Records from a dataset
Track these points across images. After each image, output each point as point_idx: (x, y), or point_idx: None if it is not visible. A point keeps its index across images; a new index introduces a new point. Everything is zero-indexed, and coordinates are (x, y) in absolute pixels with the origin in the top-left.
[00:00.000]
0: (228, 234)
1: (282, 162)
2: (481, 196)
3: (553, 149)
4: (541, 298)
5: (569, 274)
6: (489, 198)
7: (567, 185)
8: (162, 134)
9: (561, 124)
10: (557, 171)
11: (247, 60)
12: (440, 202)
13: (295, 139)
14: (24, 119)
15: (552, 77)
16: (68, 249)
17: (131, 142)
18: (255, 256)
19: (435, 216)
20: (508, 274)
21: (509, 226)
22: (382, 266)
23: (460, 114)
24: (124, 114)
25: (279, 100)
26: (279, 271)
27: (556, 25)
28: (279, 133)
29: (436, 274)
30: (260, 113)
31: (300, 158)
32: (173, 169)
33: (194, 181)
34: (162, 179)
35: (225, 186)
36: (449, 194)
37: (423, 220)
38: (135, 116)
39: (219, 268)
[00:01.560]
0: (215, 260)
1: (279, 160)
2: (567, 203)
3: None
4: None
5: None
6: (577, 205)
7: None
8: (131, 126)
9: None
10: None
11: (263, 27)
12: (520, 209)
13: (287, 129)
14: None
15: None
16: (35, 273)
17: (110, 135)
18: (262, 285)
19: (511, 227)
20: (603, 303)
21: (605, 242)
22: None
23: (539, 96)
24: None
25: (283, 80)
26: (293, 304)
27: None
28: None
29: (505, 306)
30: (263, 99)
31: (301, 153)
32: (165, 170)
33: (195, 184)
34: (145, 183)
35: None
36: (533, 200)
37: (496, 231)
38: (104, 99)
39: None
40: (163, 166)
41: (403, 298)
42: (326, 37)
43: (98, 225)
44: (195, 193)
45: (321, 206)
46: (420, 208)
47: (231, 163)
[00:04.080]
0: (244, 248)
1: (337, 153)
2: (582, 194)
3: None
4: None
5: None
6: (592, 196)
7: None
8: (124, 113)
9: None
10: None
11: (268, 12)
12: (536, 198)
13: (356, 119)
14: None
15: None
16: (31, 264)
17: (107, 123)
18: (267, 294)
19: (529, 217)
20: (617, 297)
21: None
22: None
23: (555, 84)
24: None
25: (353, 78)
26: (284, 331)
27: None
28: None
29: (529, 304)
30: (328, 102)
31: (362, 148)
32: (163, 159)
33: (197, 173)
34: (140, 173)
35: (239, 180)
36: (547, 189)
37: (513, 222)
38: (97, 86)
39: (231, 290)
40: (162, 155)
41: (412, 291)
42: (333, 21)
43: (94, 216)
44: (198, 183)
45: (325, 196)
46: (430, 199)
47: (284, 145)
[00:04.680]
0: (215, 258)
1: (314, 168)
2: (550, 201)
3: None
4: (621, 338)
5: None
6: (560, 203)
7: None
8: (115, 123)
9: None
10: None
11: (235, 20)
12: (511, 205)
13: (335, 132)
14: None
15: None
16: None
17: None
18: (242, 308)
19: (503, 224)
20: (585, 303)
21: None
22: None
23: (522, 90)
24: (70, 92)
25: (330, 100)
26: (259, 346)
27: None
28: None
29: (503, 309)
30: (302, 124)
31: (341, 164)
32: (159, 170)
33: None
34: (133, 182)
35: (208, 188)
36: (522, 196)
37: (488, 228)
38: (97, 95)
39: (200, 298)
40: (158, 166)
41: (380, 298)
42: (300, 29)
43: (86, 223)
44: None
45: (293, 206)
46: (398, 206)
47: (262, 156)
---
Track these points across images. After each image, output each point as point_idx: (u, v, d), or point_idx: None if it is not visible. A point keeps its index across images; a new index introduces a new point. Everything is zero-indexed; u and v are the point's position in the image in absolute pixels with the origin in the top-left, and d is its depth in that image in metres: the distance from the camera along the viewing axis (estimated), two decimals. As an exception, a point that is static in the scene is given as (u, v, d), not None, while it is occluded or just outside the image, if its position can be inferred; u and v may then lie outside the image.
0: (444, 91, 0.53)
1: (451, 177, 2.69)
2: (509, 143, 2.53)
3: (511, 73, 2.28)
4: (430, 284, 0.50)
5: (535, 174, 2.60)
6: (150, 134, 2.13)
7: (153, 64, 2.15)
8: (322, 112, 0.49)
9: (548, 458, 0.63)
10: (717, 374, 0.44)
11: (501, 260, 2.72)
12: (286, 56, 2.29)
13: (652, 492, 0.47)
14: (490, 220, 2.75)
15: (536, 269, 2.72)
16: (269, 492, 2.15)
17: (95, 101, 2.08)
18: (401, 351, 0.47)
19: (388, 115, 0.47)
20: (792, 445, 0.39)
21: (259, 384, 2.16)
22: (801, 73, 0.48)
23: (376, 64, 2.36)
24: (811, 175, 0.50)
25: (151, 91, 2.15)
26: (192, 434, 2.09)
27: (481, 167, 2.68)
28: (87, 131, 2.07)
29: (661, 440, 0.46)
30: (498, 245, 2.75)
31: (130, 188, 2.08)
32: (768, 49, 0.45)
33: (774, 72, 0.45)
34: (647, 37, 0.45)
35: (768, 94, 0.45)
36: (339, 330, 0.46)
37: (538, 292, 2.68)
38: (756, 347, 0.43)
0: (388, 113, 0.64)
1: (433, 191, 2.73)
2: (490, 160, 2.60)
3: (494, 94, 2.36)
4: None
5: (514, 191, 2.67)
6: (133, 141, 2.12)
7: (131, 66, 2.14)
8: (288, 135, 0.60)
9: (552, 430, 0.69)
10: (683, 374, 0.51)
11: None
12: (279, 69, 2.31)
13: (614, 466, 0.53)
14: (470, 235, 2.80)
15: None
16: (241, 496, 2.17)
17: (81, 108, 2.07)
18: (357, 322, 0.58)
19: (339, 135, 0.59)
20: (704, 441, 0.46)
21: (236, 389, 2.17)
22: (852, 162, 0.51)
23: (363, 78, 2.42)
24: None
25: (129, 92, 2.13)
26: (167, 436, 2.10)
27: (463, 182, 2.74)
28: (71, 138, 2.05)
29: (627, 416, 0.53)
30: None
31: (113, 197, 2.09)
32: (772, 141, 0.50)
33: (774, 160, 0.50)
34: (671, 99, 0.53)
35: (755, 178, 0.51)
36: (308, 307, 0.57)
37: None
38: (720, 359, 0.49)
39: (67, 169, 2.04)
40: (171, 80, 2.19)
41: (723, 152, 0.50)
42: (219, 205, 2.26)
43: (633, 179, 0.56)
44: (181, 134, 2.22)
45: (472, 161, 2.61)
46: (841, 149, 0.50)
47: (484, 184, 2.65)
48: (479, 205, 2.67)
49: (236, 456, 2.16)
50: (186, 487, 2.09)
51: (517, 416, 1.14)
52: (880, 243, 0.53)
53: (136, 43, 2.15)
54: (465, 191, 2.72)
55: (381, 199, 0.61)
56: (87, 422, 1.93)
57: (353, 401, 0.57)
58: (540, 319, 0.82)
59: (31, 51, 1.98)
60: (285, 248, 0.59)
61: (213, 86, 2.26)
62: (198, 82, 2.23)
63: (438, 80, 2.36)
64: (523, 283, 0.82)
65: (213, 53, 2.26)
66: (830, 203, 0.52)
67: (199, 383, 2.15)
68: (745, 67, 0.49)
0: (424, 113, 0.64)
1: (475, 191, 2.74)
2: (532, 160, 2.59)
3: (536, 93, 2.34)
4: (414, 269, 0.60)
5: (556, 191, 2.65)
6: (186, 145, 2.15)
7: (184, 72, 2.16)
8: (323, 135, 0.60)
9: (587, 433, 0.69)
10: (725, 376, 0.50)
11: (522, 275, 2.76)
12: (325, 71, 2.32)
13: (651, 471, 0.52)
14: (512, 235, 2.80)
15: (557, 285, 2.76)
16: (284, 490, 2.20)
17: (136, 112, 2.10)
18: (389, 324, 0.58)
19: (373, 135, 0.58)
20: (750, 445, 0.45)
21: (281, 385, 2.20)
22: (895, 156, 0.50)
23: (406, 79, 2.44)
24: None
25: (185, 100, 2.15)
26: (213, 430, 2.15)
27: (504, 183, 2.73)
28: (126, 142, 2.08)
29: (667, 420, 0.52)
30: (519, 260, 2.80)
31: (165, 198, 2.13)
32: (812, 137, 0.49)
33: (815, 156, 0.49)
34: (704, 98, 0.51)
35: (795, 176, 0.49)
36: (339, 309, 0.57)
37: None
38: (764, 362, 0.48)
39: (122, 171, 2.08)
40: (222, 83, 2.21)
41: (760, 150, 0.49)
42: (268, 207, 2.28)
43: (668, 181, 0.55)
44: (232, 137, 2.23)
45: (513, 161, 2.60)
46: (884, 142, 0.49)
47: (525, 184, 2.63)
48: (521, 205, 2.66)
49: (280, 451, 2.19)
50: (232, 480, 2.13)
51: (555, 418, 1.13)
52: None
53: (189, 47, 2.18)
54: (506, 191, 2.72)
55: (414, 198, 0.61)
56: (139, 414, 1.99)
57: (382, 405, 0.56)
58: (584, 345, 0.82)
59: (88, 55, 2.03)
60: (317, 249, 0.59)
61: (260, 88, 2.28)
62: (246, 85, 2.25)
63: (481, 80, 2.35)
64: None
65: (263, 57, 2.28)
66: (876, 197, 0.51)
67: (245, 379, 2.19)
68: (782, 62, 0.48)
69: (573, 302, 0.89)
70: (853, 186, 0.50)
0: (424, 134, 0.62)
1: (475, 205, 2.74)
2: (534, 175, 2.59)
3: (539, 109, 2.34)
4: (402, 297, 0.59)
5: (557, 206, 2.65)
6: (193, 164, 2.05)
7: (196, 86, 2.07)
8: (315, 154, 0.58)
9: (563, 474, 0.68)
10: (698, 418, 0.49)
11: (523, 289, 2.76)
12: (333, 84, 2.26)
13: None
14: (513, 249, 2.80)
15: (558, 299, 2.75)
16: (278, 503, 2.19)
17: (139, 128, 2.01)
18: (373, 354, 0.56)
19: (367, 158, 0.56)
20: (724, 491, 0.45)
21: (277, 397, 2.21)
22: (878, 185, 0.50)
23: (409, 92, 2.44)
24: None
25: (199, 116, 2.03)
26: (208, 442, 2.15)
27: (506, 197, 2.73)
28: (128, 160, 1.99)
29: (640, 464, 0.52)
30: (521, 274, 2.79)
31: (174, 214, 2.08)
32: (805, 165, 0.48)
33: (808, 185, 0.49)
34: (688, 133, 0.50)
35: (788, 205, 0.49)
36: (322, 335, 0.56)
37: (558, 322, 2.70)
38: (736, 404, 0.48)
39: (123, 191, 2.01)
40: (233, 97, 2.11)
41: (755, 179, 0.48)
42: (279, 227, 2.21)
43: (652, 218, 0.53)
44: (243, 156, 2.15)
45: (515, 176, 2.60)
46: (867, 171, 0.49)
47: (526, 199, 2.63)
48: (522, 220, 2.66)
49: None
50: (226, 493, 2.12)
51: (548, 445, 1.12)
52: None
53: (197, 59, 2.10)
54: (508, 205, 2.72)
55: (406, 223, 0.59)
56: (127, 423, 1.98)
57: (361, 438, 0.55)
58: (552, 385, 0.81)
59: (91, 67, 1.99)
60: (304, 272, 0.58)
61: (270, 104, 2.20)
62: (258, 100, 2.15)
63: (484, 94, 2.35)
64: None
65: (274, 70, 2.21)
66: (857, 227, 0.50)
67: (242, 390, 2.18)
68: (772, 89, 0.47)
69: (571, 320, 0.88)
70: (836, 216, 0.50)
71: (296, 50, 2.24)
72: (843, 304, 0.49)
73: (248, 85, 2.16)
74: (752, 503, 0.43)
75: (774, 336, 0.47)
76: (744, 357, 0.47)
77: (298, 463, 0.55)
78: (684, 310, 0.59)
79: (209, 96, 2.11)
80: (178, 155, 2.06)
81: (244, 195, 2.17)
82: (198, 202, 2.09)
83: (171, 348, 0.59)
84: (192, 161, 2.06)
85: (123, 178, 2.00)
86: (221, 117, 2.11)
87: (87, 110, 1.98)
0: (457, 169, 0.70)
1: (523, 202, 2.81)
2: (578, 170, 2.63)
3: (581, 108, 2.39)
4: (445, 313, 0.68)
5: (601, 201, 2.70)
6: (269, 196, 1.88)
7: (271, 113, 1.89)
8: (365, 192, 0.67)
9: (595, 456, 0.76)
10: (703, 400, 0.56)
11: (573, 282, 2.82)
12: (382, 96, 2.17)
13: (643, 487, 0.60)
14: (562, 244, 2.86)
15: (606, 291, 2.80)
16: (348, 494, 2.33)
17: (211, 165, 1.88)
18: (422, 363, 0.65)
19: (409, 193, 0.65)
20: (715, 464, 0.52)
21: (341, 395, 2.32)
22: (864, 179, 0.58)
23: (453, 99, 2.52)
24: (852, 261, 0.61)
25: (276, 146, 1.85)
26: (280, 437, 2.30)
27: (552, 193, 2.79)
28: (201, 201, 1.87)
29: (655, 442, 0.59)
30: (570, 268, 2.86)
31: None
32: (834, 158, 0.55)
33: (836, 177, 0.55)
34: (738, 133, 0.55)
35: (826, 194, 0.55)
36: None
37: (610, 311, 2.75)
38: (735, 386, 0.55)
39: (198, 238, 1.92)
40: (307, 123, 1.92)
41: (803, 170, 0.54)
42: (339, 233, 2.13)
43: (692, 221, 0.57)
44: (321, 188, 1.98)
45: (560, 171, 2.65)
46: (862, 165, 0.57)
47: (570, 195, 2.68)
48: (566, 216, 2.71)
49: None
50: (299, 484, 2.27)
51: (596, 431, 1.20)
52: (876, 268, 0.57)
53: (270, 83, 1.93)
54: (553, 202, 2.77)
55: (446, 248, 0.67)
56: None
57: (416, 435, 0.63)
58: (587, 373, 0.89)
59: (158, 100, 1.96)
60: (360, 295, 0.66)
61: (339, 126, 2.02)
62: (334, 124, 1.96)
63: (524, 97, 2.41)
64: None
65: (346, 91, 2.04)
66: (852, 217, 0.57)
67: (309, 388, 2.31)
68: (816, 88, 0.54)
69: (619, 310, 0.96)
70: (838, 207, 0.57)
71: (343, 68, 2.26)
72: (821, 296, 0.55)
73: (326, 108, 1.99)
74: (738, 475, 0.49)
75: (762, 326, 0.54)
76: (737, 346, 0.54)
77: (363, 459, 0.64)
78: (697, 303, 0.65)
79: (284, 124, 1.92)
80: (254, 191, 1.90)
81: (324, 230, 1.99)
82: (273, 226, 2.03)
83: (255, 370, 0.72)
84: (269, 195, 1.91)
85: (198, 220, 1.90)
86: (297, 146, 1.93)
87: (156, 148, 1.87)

WHAT YOU SHOULD DO
A line belongs in the answer if it contains the word "points"; copy every such line from the data above.

SOLUTION TO THIS TASK
Track these points across images. After each image, output each point as point_idx: (x, y), or point_idx: None if it is not visible. A point keeps its index across images; a new index introduces a new point. Everything is zero-indexed, and coordinates are (x, y) in absolute pixels with the origin in the top-left.
Track these points across images. After each image, output each point as point_idx: (u, v, d), or point_idx: None if it is not visible. A point keeps its index across images; a new index introduces a new point. Everything is zero-indexed; u and v are the point's position in the image in absolute pixels with the origin in the top-left, and d is its depth in that image in metres: the distance from the camera along the viewing axis (estimated), two decimals. As an exception, a point that is static in the scene is given as (u, v, d), not None, while it is occluded or just outside the image, if its position can be inferred; u and v may then lie outside the image.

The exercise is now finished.